>>
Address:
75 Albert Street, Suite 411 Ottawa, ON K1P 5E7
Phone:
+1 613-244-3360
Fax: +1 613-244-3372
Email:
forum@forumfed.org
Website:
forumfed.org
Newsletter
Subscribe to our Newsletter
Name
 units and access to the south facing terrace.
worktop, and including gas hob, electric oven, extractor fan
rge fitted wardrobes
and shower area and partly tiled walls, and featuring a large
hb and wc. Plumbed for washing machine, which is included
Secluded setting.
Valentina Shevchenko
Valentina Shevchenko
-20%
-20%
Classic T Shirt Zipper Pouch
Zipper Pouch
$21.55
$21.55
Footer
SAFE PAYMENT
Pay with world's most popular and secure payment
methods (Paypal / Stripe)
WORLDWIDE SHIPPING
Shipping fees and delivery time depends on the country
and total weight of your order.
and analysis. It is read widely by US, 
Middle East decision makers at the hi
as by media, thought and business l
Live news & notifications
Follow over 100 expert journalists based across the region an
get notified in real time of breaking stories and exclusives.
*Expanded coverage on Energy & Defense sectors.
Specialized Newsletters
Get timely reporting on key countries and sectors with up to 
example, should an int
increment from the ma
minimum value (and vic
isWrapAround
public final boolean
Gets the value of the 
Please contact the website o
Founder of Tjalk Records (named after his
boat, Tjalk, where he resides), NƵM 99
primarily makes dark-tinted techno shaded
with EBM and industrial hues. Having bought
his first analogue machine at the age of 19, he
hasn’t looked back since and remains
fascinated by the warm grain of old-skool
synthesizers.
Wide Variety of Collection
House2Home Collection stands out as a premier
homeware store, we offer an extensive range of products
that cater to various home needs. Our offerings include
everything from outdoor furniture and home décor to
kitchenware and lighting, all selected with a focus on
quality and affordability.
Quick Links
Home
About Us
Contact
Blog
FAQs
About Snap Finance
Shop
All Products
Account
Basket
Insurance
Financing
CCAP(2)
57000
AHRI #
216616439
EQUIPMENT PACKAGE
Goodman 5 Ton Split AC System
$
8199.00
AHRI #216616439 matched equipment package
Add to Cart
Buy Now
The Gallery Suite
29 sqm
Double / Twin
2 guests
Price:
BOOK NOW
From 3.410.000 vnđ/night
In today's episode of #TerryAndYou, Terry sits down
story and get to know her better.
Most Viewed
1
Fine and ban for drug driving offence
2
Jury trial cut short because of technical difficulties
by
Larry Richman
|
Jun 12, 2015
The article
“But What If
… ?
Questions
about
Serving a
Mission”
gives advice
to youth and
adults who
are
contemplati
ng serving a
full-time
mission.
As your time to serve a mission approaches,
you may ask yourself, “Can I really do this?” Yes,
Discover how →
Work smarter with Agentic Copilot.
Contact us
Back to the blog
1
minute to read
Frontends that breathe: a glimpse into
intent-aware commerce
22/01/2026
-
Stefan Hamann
<<
• _PROBLEM TO WORK ON_
Copy the records above. Leave out nothing.

• _SOLVED EXERCISE_
Address:
75 Albert Street, Suite 411 Ottawa, ON K1P 5E7
Phone:
+1 613-244-3360
Fax: +1 613-244-3372
Email:
forum@forumfed.org
Website:
forumfed.org
Newsletter
Subscribe to our Newsletter
Name
 units and access to the south facing terrace.
worktop, and including gas hob, electric oven, extractor fan
rge fitted wardrobes
and shower area and partly tiled walls, and featuring a large
hb and wc. Plumbed for washing machine, which is included
Secluded setting.
Valentina Shevchenko
Valentina Shevchenko
-20%
-20%
Classic T Shirt Zipper Pouch
Zipper Pouch
$21.55
$21.55
Footer
SAFE PAYMENT
Pay with world's most popular and secure payment
methods (Paypal / Stripe)
WORLDWIDE SHIPPING
Shipping fees and delivery time depends on the country
and total weight of your order.
and analysis. It is read widely by US, 
Middle East decision makers at the hi
as by media, thought and business l
Live news & notifications
Follow over 100 expert journalists based across the region an
get notified in real time of breaking stories and exclusives.
*Expanded coverage on Energy & Defense sectors.
Specialized Newsletters
Get timely reporting on key countries and sectors with up to 
example, should an int
increment from the ma
minimum value (and vic
isWrapAround
public final boolean
Gets the value of the 
Please contact the website o
Founder of Tjalk Records (named after his
boat, Tjalk, where he resides), NƵM 99
primarily makes dark-tinted techno shaded
with EBM and industrial hues. Having bought
his first analogue machine at the age of 19, he
hasn’t looked back since and remains
fascinated by the warm grain of old-skool
synthesizers.
Wide Variety of Collection
House2Home Collection stands out as a premier
homeware store, we offer an extensive range of products
that cater to various home needs. Our offerings include
everything from outdoor furniture and home décor to
kitchenware and lighting, all selected with a focus on
quality and affordability.
Quick Links
Home
About Us
Contact
Blog
FAQs
About Snap Finance
Shop
All Products
Account
Basket
Insurance
Financing
CCAP(2)
57000
AHRI #
216616439
EQUIPMENT PACKAGE
Goodman 5 Ton Split AC System
$
8199.00
AHRI #216616439 matched equipment package
Add to Cart
Buy Now
The Gallery Suite
29 sqm
Double / Twin
2 guests
Price:
BOOK NOW
From 3.410.000 vnđ/night
In today's episode of #TerryAndYou, Terry sits down
story and get to know her better.
Most Viewed
1
Fine and ban for drug driving offence
2
Jury trial cut short because of technical difficulties
by
Larry Richman
|
Jun 12, 2015
The article
“But What If
… ?
Questions
about
Serving a
Mission”
gives advice
to youth and
adults who
are
contemplati
ng serving a
full-time
mission.
As your time to serve a mission approaches,
you may ask yourself, “Can I really do this?” Yes,
Discover how →
Work smarter with Agentic Copilot.
Contact us
Back to the blog
1
minute to read
Frontends that breathe: a glimpse into
intent-aware commerce
22/01/2026
-
Stefan Hamann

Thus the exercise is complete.